I sat as my son and father-in-law watered the ground, planting oleander. The soil was hard and rocky, packed tight and baked by the desert sun. The water accumulates on the surface, refusing to be absorbed into the unaccommodating ground. From where it lands on the place to be dug up, or spills over the lip of an already prepared hole, the water begins to meander in little rivulets among the rocks and dust, pushing through and around the dry yellow grass, cleared months ago, its remains a fine debris strewn along the back incline of the yard.
The water made the soil easier to break into. Though, in their zeal and carefree way, there was probably too much water flowing into the holes. The excess water made the them muddy and the clay-heavy ground clung to the spade. But it loosened the rocks, which were mostly fist-sized or smaller and plentiful, unevenly distributed through the dirt and mud.
It is my understanding that oleander is a Mediterranean plant, from northwest Africa and the Iberian to the Arabian peninsulas, on to Yunnan and south Asia. The plant’s scientific name, Nirium, is a Latinized form of Greek. There is something appropriate about a plant that is spread around the northwest hemisphere by the movement of predominantly European people having a Greek name passing as Latin, since it is through Rome that Europe, and therefore the United States, attaches itself to Ancient Greece.
Perhaps this is part of the reason why we are all still settlers, though I have never felt settled. Still breaking ground to plant non-native species. We should hardly be surprised that oleander is toxic. Horses are its primary victims, though small children are sometimes made sick by the leaves, which are terribly bitter and unpalatable. Even still, I don’t think solidarity is impossible.
I did not ask to move to Arizona, though the desert has been remade to be ready for me, for the way of life into which I was raised.
Just 25 miles away is the Salt River Pima-Maricopa Indian Community, home to both the Onk Akimel O’odham (Pima) and the Xalychidom Piipaash (Maricopa). Fort McDowell Yavapai Nation Reservation is a little less than 40 miles east. About 50 miles south is the Ak-chin Indian community of Pima and Papago. The Gila River Indian Community is no more than 60 miles southeast. The Tonto Apache Tribe occupy the smallest land-based reservation in Arizona, with 85 acres about 95 miles northeast of Phoenix.

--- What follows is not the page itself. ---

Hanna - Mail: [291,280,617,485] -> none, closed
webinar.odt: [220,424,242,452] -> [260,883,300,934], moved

These are some of the names of the indiginous peoples that have been displaced so we could plant oleander. They too have been remade. If I understand Fanon, the process began already with the invocation of “native,” a christening from which there is no turning back. Before, there was no native. To be native, one must have already come into contact with something from the outside. There is not nativity without the difference between autochthony and non-indigeneity.
Before, there was just the “Akimel Au-authm,” River People, or, “Xalychidom Pipaash,” People who live toward the water. The people and the places they lived.

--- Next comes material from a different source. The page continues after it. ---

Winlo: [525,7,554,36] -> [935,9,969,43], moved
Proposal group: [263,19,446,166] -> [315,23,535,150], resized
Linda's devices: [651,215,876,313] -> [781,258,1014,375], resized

This is why I understand, though do not endorse, the not-so-old Romanticism that surrounds native peoples when viewed from the perspective of supposedly sympathetic white people. Settlers who feel unsettled. The racist image of the noble savage, afraid to admit that people might have faults like all people do to avoid the appearance that one believes indigenous life is fundamentally faulted while still denying a “civilized” society. Still skirting reality by way of an inhuman idealism.

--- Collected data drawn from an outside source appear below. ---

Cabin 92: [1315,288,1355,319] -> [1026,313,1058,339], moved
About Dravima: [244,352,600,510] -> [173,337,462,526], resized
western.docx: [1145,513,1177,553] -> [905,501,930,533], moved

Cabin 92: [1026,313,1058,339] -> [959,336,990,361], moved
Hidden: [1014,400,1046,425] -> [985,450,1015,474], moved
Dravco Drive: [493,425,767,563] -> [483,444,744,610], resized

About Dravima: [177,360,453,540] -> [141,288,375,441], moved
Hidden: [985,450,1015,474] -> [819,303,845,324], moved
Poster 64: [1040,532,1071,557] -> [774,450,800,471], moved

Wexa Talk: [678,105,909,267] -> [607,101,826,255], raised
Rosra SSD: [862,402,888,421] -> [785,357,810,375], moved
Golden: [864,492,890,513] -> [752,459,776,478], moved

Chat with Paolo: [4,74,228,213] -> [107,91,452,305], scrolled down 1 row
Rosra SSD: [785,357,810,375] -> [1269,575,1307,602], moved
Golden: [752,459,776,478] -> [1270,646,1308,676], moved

Whatever its errors, I can understand the seduction of this image, because it presents a scene for which people who feel unsettled can long. It is an image of nostalgia. Ironic, of course, that the image must be of the other and so the longed for life is really the life of another, rendered as an image that could be adapted, appropriated, extracted to make the settler whole, to give them a place.
What is really desired, but what cannot be extracted, is someplace that does not need settling, but that has grown with us, that has shaped and been shaped by us until we are nothing without it. Modernity is alienation, after all.
So, we want what we cannot have, what has been erroded and stripped and fenced — the Colorado no longer reaches the sea. Just a river, a bit of water by which to be.